The results of two completely separate lottery events do not affect one another. It’s the same idea as flipping a coin twice- just because one toss came up heads this has no effect on the outcome of the second toss.

So really the relevant question here is ‘what is the probability of someone playing two state lotteries at once’. The probability of this is high- people who gamble on terrible odds are likely to do so in multiplicity.

2

uh-okay-I-guess t1_itrh646 wrote

Let's say you let J be the event that Juliet wins two state lotteries back to back, and let A be the probability that anyone wins two state lotteries back to back. Let R be the event that the lottery is rigged. What you really want to know is the posterior probability that the lottery is rigged, and this could be P(R|J) or P(R|A).

I'm interpreting your question as asking: how should I choose whether to care about P(R|J) or P(R|A)?

Fortunately, if we know nothing about Juliet, it doesn't really matter. See, you can calculate P(R|J) = P(J|R)P(R)/P(J), and you can also calculate P(R|A) = P(A|R)P(R)/P(A). I claim these calculations will produce very similar values when we know nothing about Juliet. P(R) is of course common to both. Canceling it from both expressions leaves P(J|R)/P(J) in the first expression and P(A|R)/P(A) in the second.

**Provided information**

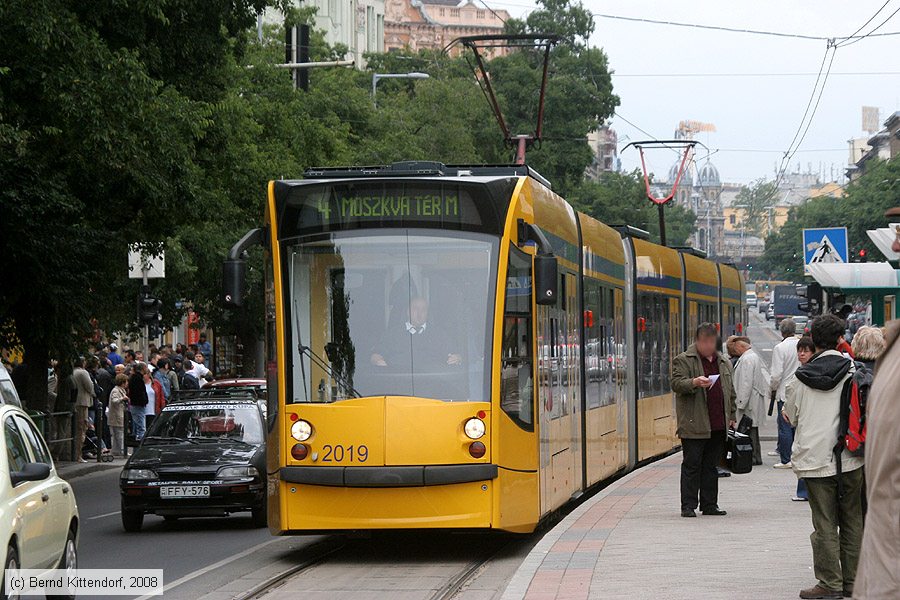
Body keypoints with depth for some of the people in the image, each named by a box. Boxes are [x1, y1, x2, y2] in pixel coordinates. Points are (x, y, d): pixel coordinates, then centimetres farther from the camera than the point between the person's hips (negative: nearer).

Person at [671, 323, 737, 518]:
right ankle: (688, 506, -1)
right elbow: (676, 384, -10)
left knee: (711, 466, 10)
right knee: (691, 465, -3)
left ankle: (709, 504, 16)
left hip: (718, 426, 5)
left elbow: (731, 392, 22)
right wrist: (694, 382, -28)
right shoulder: (683, 360, 1)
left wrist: (731, 417, 16)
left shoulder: (724, 363, 18)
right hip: (694, 426, -5)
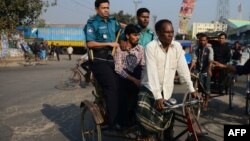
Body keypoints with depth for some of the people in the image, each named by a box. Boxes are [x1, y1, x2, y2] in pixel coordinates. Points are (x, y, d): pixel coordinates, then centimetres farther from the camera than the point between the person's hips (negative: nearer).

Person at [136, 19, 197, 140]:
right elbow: (152, 73, -23)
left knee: (168, 118, 4)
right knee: (143, 113, -20)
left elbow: (183, 69, -3)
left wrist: (191, 89, -7)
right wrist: (158, 96, -29)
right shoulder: (151, 47, -16)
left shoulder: (177, 46, -4)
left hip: (167, 89, 3)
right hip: (150, 88, -3)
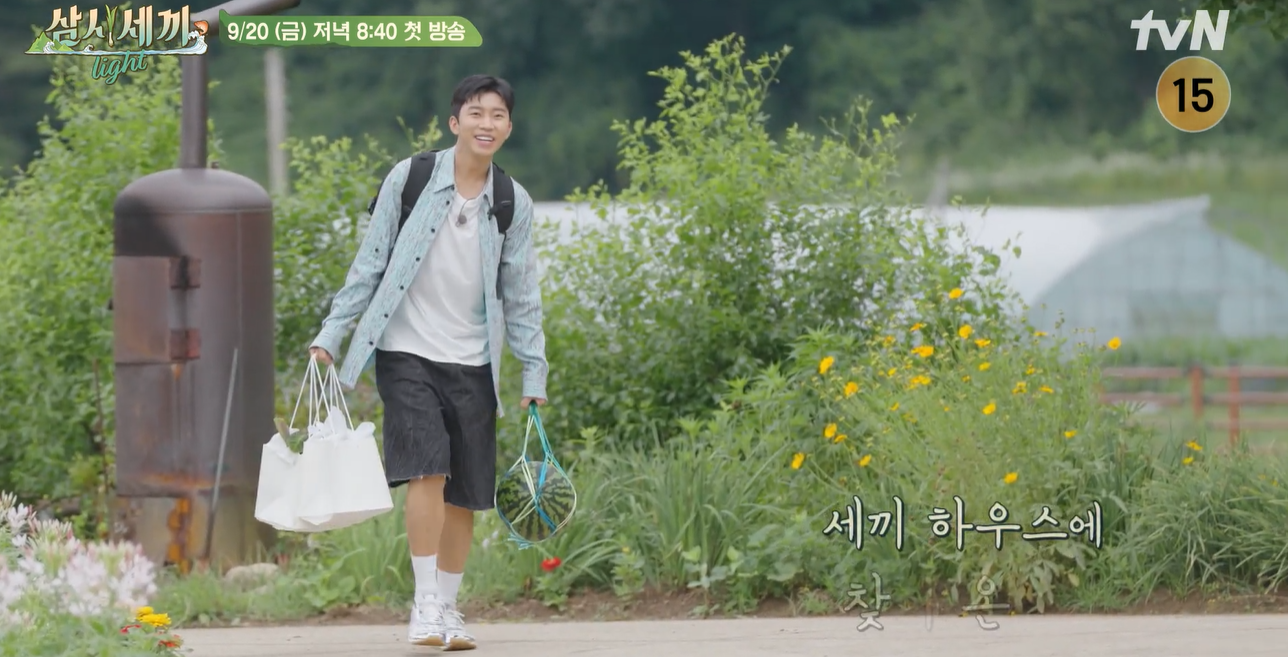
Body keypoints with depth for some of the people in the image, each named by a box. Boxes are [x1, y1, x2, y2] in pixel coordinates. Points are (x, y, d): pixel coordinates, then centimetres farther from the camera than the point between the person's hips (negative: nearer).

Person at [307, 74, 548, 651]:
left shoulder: (514, 204, 5)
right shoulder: (409, 180, -3)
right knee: (427, 471, -18)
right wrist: (330, 335, -2)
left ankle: (447, 608, 16)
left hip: (473, 365, 3)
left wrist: (534, 376, 7)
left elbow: (521, 297, 10)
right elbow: (370, 265, 2)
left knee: (465, 493, 4)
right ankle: (425, 604, -14)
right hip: (408, 353, -3)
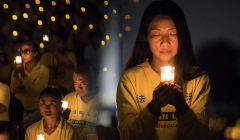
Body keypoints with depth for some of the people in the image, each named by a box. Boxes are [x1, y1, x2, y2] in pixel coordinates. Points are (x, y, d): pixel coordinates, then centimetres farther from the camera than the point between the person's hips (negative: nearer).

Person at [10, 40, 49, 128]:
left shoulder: (43, 70, -3)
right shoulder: (19, 67, 8)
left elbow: (36, 92, -17)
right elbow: (14, 90, -2)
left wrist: (23, 75, -22)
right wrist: (15, 74, -18)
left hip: (36, 110, -3)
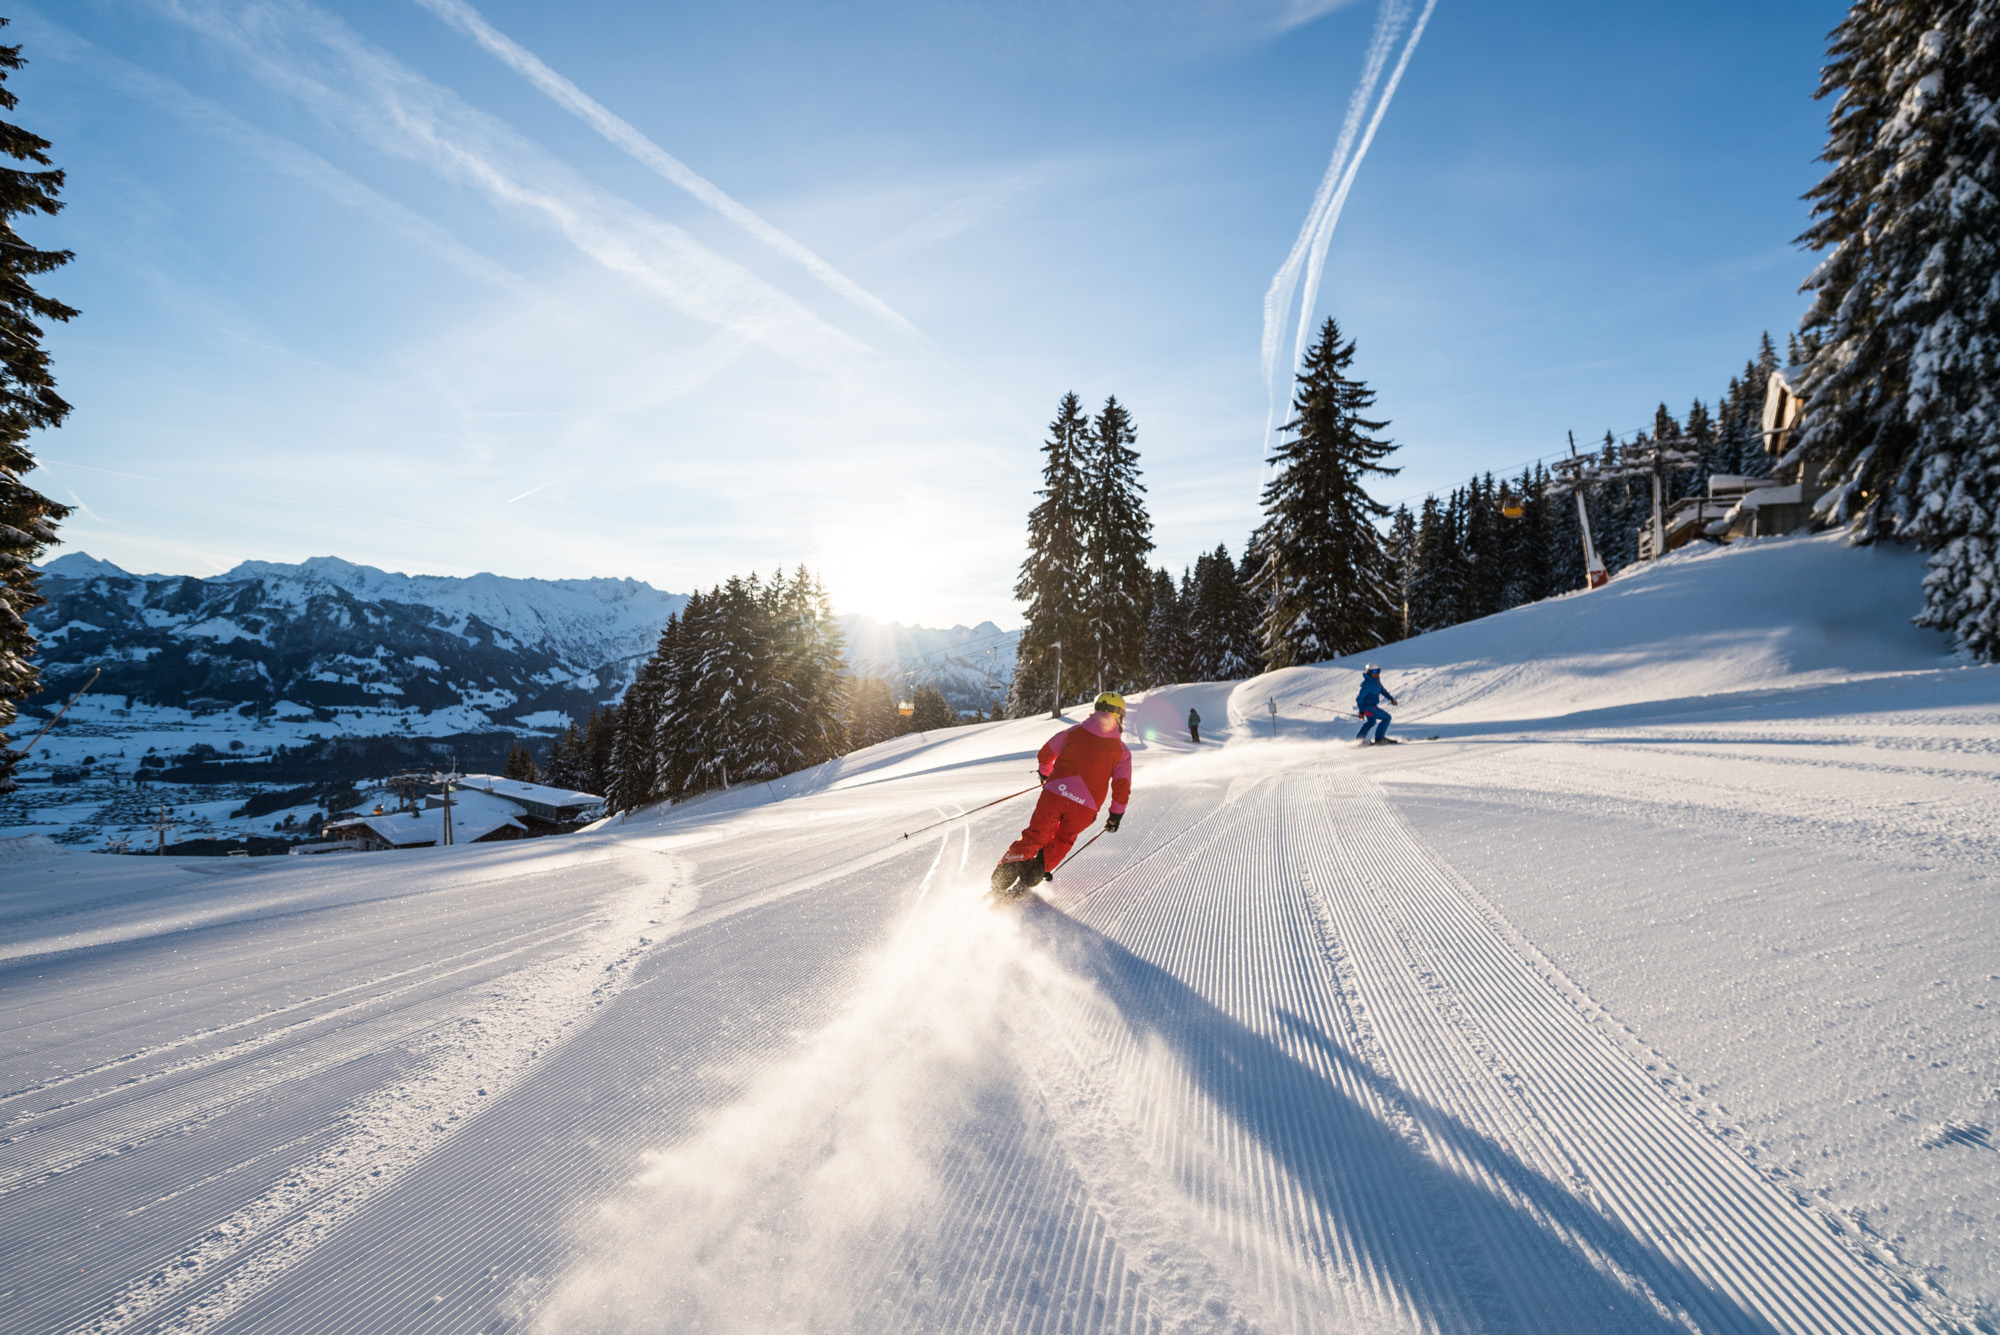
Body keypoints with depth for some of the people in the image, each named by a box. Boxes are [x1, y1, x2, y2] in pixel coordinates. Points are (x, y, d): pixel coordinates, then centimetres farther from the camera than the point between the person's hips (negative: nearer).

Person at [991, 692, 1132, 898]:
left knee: (1035, 836, 12)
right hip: (1085, 807, 0)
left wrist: (1044, 773, 37)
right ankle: (1031, 877, 13)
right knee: (1063, 841, 24)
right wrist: (1116, 815, 20)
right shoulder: (1122, 752, 7)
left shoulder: (1074, 732, 9)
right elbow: (1122, 787, 6)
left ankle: (1001, 879, 3)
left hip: (1054, 795, 0)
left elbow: (1045, 754, 16)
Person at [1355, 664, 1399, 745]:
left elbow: (1381, 689, 20)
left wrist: (1390, 698, 10)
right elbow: (1360, 697, -25)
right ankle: (1379, 738, -1)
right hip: (1368, 706, -11)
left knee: (1371, 722, 29)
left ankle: (1359, 740, 35)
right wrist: (1361, 711, -27)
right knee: (1387, 718, -6)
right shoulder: (1367, 683, -24)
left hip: (1371, 705, 11)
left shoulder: (1376, 679, 5)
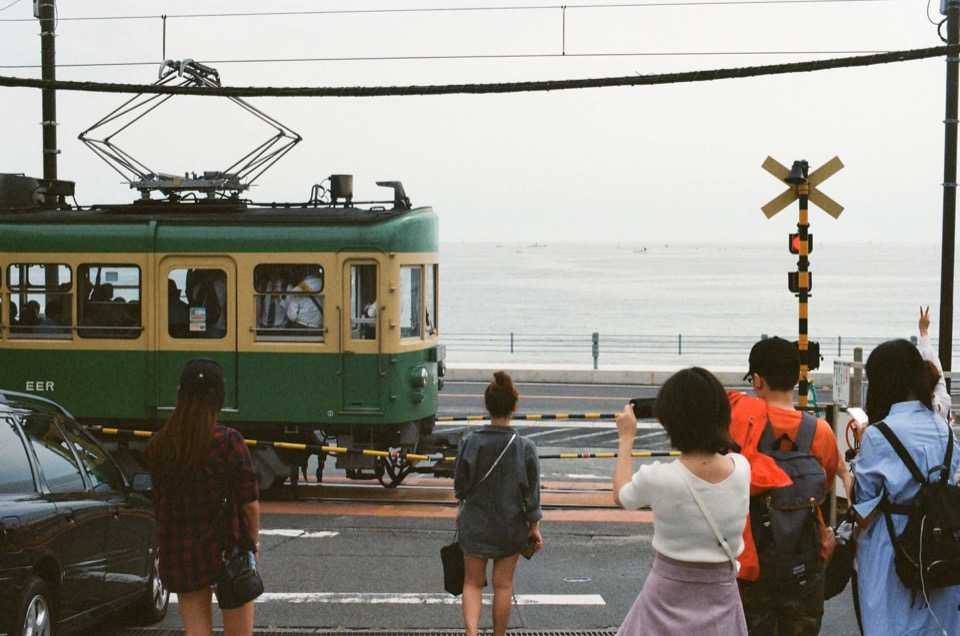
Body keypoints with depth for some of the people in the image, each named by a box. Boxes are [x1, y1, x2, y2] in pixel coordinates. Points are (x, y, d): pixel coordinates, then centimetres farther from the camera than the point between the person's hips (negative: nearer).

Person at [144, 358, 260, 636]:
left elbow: (160, 502, 3)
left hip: (180, 553, 3)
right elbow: (249, 504, -10)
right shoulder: (229, 442, -14)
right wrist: (253, 544, 6)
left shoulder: (158, 446, -3)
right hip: (228, 549, -3)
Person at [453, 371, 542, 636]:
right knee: (503, 585, 13)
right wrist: (534, 528, 5)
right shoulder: (525, 448, -12)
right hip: (511, 525, 0)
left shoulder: (471, 443, -12)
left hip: (475, 524, 0)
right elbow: (532, 494, -6)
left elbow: (460, 486, -3)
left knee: (472, 583, 10)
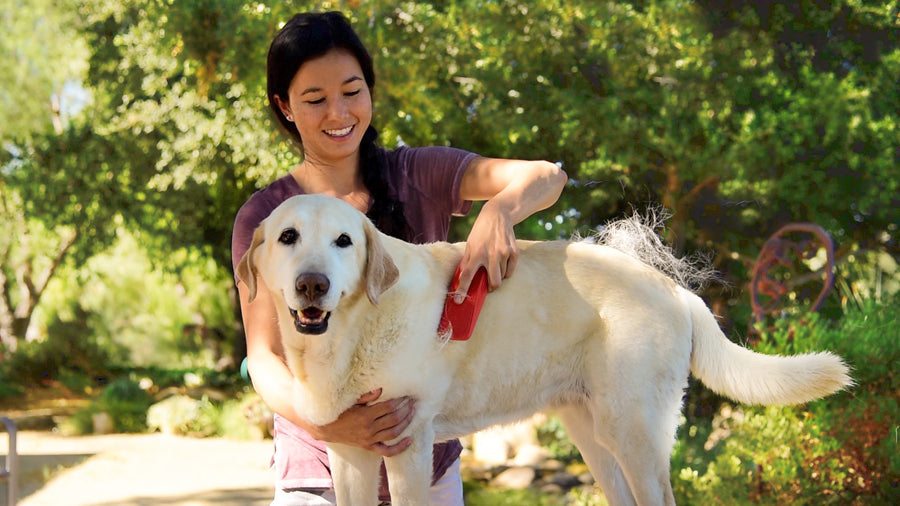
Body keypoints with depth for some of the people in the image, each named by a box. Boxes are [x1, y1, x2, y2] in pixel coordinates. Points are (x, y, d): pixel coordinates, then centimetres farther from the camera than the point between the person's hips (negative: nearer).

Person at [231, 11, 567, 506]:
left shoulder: (419, 175, -1)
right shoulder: (264, 217, -5)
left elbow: (546, 177, -11)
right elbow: (264, 357, -13)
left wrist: (497, 210, -34)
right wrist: (325, 423, -33)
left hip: (433, 462, 2)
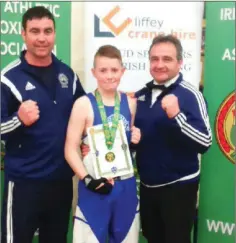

**Check your understanding**
1) From the passage on lottery probability, extract the portion that begins with the words containing "The results of" and ends with "the second toss.".
2) Continue the passage on lottery probability from the point where it stops.

**Expected outputs**
1)
The results of two completely separate lottery events do not affect one another. It’s the same idea as flipping a coin twice- just because one toss came up heads this has no effect on the outcome of the second toss.

2)
In the second expression, both the numerator and denominator are larger. There are at least a thousand people who play the New Jersey lottery^([citation needed]), so we expect P(A) > 1000P(J). But similarly, if the lottery is rigged, it could be rigged in favor of any of those one thousand people, so we also expect P(A|R) > 1000P(J|R). If we genuinely do not think any of those people is more likely to be favored by the rigging than any other, then the ratios will be exactly the same and our calculated probabilities will be the same too. In this case it doesn't matter whether we care about P(R|J) or P(R|A).

Remember, this only works if Juliet is an arbitrary person. If we do know that Juliet is the daughter of a crooked New Jersey politician, then maybe we think that if the lottery is rigged, it's quite likely to be rigged in her favor. In that case, we might say P(A|R) = 10P(J|R), while still believing that the lottery is probably not rigged and P(A) = 1000P(J). Then P(R|J) is going to be 100 times bigger than P(R|A). In this case it would be wrong to use P(R|A), because it's throwing away important information (Juliet's crooked connections).

In summary, in both cases we should really condition on the more specific event (i.e. we care about P(R|J)), because that takes into account all the available information. But luckily for our sanity, when we have no special information about Juliet, P(R|J) = P(R|A). So even though you want to condition on all the available information, it's fine to ignore information that means nothing to you.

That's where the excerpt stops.